Hey You Guitarists Maximus!

I agree with everything the August 15, 2001 reviewer said and add the following:I also appreciated Jon's inclusion of the equipment used by studio guitarist Carl Verheyen. I also loved the section that discusses what effect pedals and amplifiers were used by many guitar greats to get their own "classic and trademark" sounds.(Stevie Ray Vaughan, Jimi Hendrix, etc.)The chapter that shows some personal studios of some famous guitarists was neat as were the quotes from these individuals(Alex Liefson). The book also describes how one can make some great digital recordings when away from home or the studio.If you play guitar and care anything about recording your own music or just love recorded music, this book is a must buy.

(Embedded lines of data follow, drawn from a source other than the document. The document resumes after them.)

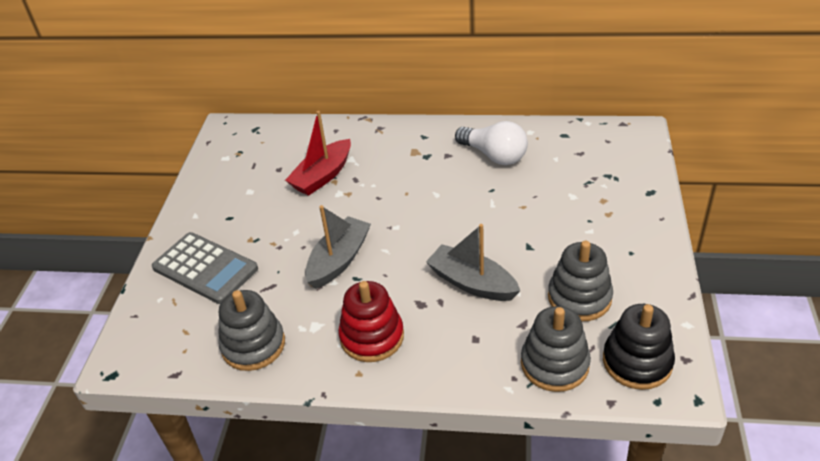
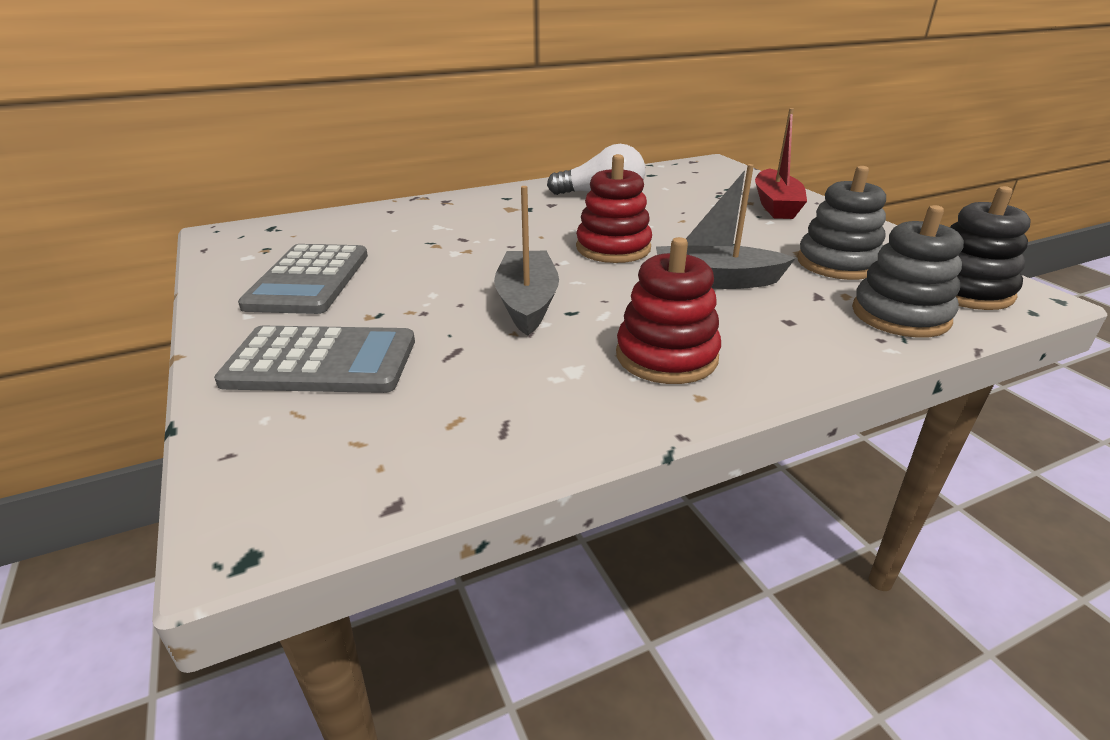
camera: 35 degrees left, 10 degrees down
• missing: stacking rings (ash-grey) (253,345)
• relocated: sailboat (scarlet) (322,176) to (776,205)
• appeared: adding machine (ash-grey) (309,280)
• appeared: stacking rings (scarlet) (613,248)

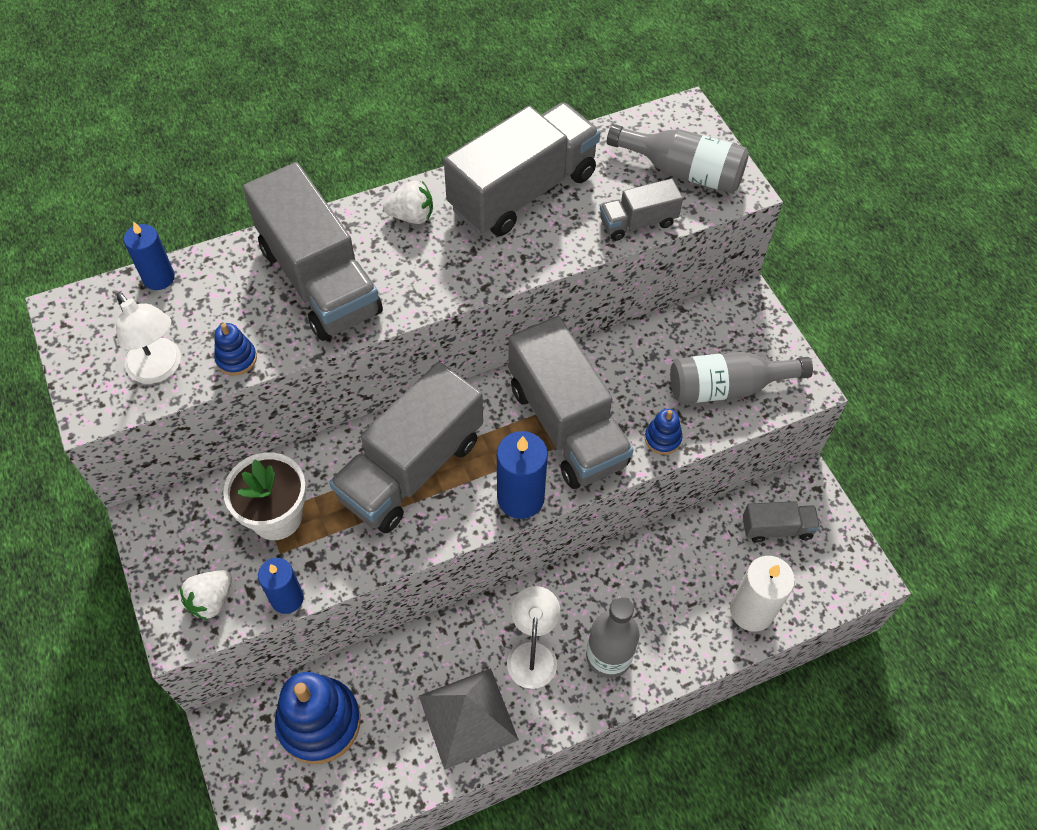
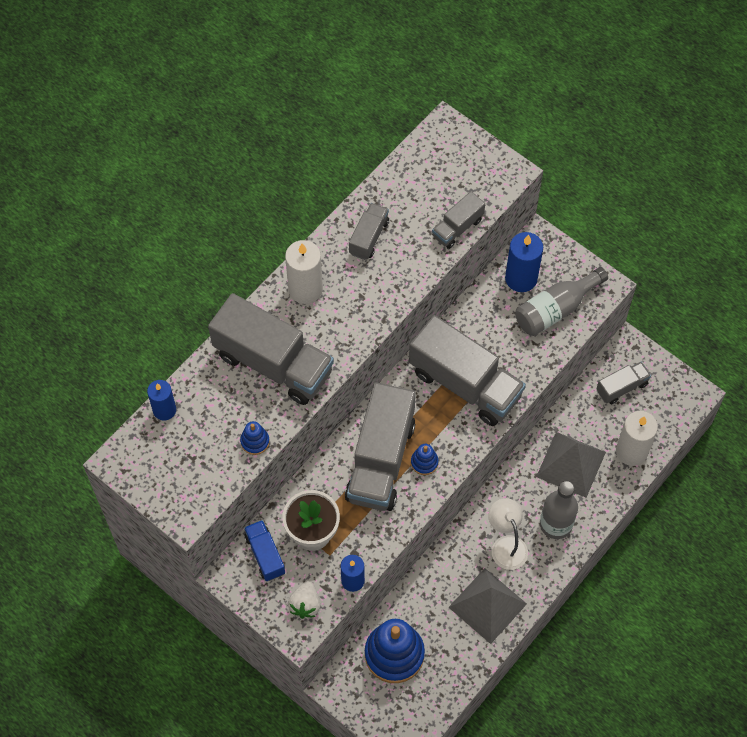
camera: 25 degrees left, 5 degrees up
• missing: lamp (pure white) (160,369)
• exchanged: strawberry (pure white) (412,216) to candle (pure white) (305,289)
• size: toy truck (ash-grey) (523,191) = (369,237) x0.49
• relocated: candle (cobalt) (520,498) to (521,278)
• missing: drink bottle (ash-grey) (682,171)
• relocated: stacking rings (cobalt) (662,438) to (424,462)
• appeared: toy truck (cobalt) (265,555)
• appeared: solid pyramid (ash-grey) (571,464)

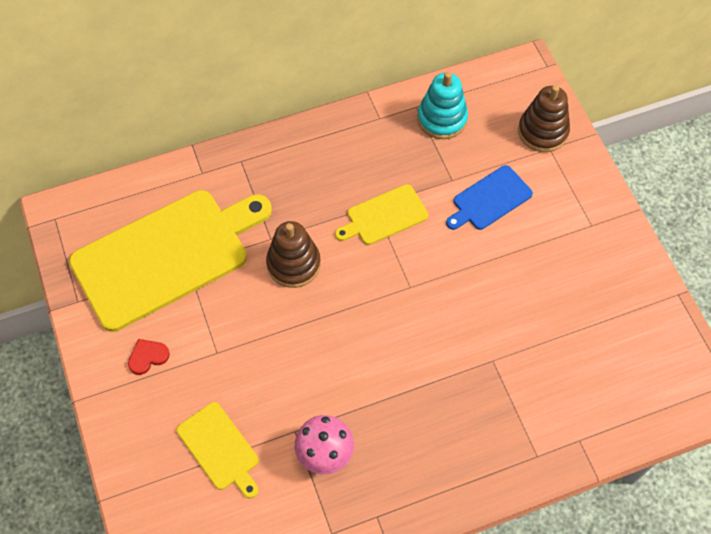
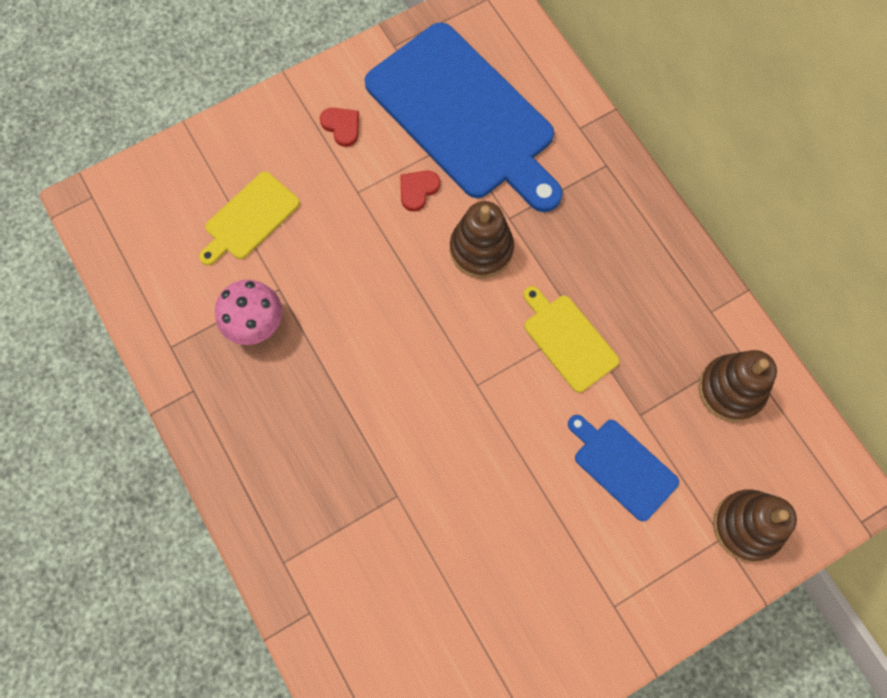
camera: 80 degrees right, 10 degrees up
• colour: chopping board (bright yellow) (166,256) to chopping board (cobalt) (464,116)
• colour: stacking rings (aqua) (442,119) to stacking rings (dark brown) (731,389)
• appeared: heart (scarlet) (418,190)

A terrific reference and overview for the guitarist

All of you guitarists who are into home recording (or thinking about it) should check out this book. It is a very broad, comprehensive look at recording. What's different about this book is that rather than being for producers or engineers, this one REALLY IS sharply focused on the guitarist's perspective. It covers every aspect of recording guitar, and while it doesn't go too deep in any one area, it does a GREAT job on zeroing-in on the KEY aspects of each subject (including some of the juicy secrets and tricks). There's a lot of material covered, but the book's organizational stucture is both brilliantly logical, and simple -- it traces the whole signal path from guitar to the final output media. And the book is so well-written, clear, concise that it also makes a good cover-to-cover read. There is some material geared toward the professional studio session man that is probably overkill for most of us. But in these cases, this is interesting reading nontheless, and there ARE details in the material you can apply to your own situation. There is also material geared to the "home recording" hobbiest. More importantly, there's a lot of info that ANY guitarist will find valuable in ANY recording situation. If you're like me and have spent some time in studios and home recording, there's a lot of info here that you probably already know, but what I found was that it contained a LOT of very usful little details that you typically only learn through experience. And it doesn't bog you down with a lot of stuff you won't ever need to know. So if you're new to recording and feel overwhelmed, this is a GREAT place to start--there's a TON of value here. For me, I found that it reinforces some things I already knew. But since there is SO MUCH to absorb and retain about recording, I don't mind getting that positive reinforcement--it keeps me sharp. But more importantly, I find it fills in some of the gaps and details where I might know something conceptually, but not how to achieve it. And while there's a lot of "food for thought" there is also plenty stuff of a practical reference nature, like micing techniques, tables of delay settings and artificial harmonics, etc.Note: The book is more geared toward more traditional guitar recording methods than to plugging a DMA direcly into 4 track. But even if that's your approach, there's a lot of stuff here that's applicable and worth knowing.Whether you know a lot or a little it's hard to go wrong with this one.